I'm sure you know that torque is rotational force about an axis. It is a combination of distance from the center of the shaft and the force. It seems that you are being suggested all kinds of fancy tools (no disrespect to anyone), how about keeping it simple and cheap (and a bit inaccurate)? put tape around the shaft to grow the diameter (make it tight so it doesn't compress under the next step). Then put a string and a weight (pennies in a plastic bag). When your motor stalls, measure the weight of the pennies, and multiply it by the radius of the shaft. Since tape doesn't weigh much, and it's offset by the counterweight on the other side, it shouldn't skew your readings too much. It's one way to what you are looking for.

You didn't specify this in questions, but I am assuming you want starting torque, which is the highest anyway, and goes down with speed.

Good luck.

Measuring the force applied to a measured moment arm will give you what is needed to compute the torque.

I think the simplest way is to use a servo horn and a kitchen scale (if you already have one).

On the servo horn, measure the distance from the axis to the mounting hole you'll use. When that arm of the servo horn is horizontal, your measured distance will be the moment arm for the torque.

To measure the force, to use an electronic kitchen scale to measure how much lighter a weight gets when the servo tries to lift it.

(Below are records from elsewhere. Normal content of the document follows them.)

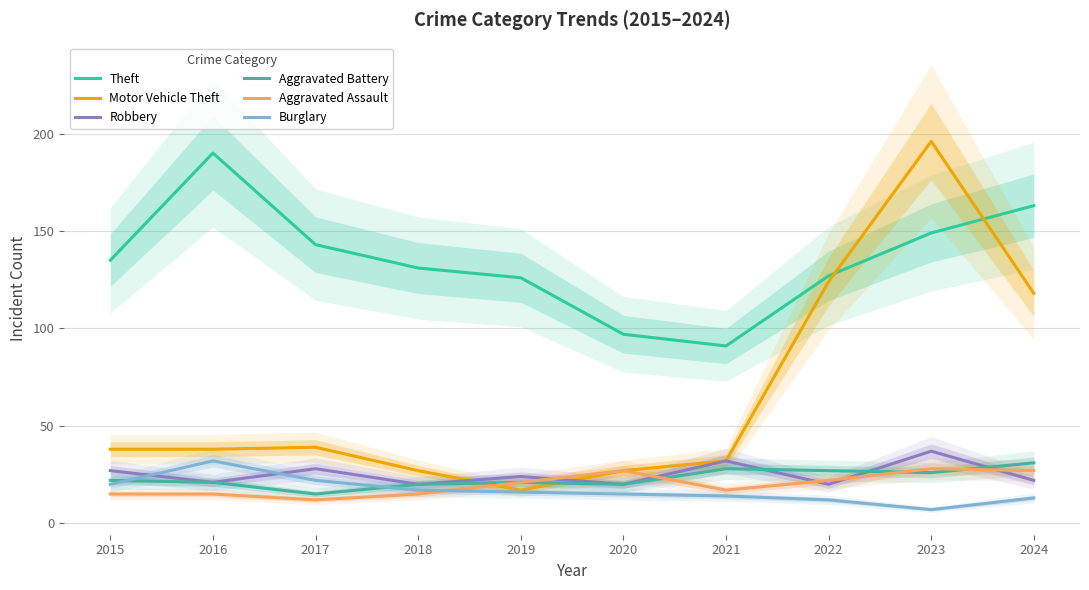

Where does the Aggravated Battery series first go above 22?

2021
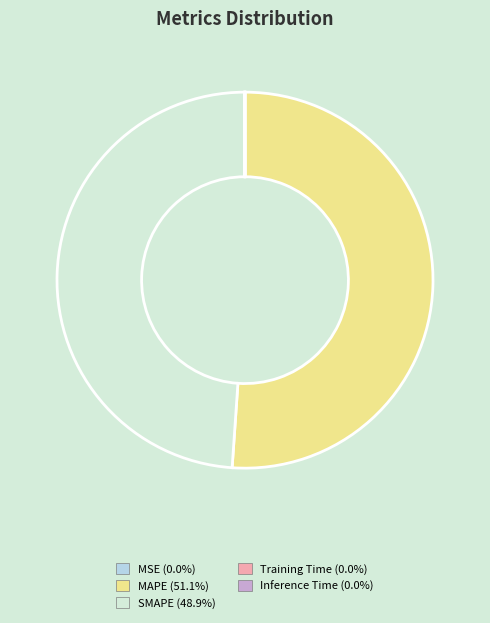

Which category has the biggest portion of the pie?

MAPE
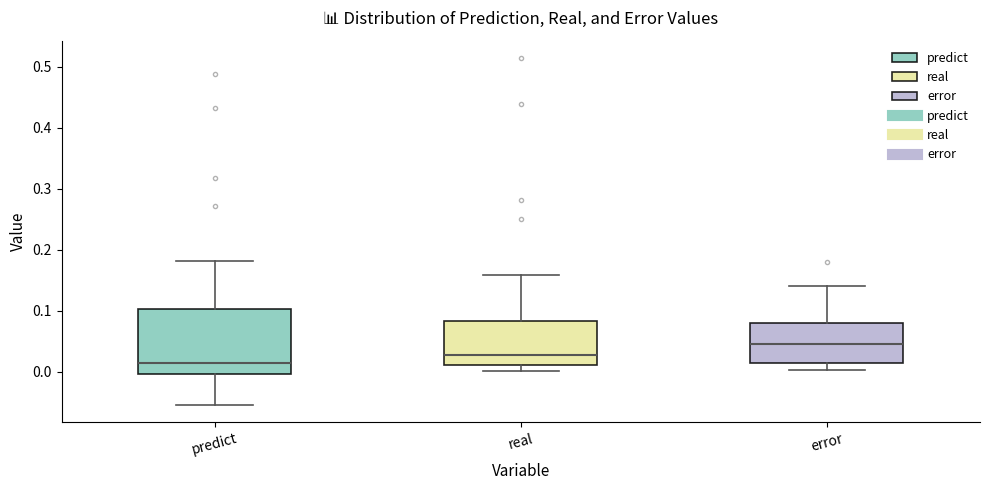

Which box is the tallest, from its lower edge to its upper edge?

predict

Choose a weight a little too heavy for the servo to lift. With the weight on the scale, use string or something and rig the servo to try to lift it at "arm's length" -- that is, with the servo horn arm horizontal. With the weight on the scale, but servo not lifting, zero (tare) the scale. As the servo struggles to lift the weight, whatever force it exerts will reduce the scale's measured weight, directly reading the force you want, albeit negative.

If you are measuring your only servo, consider that some servo designs cannot tolerate stall. Overheating and broken gears are the symptoms of engineering to minimize weight and manufacturing cost.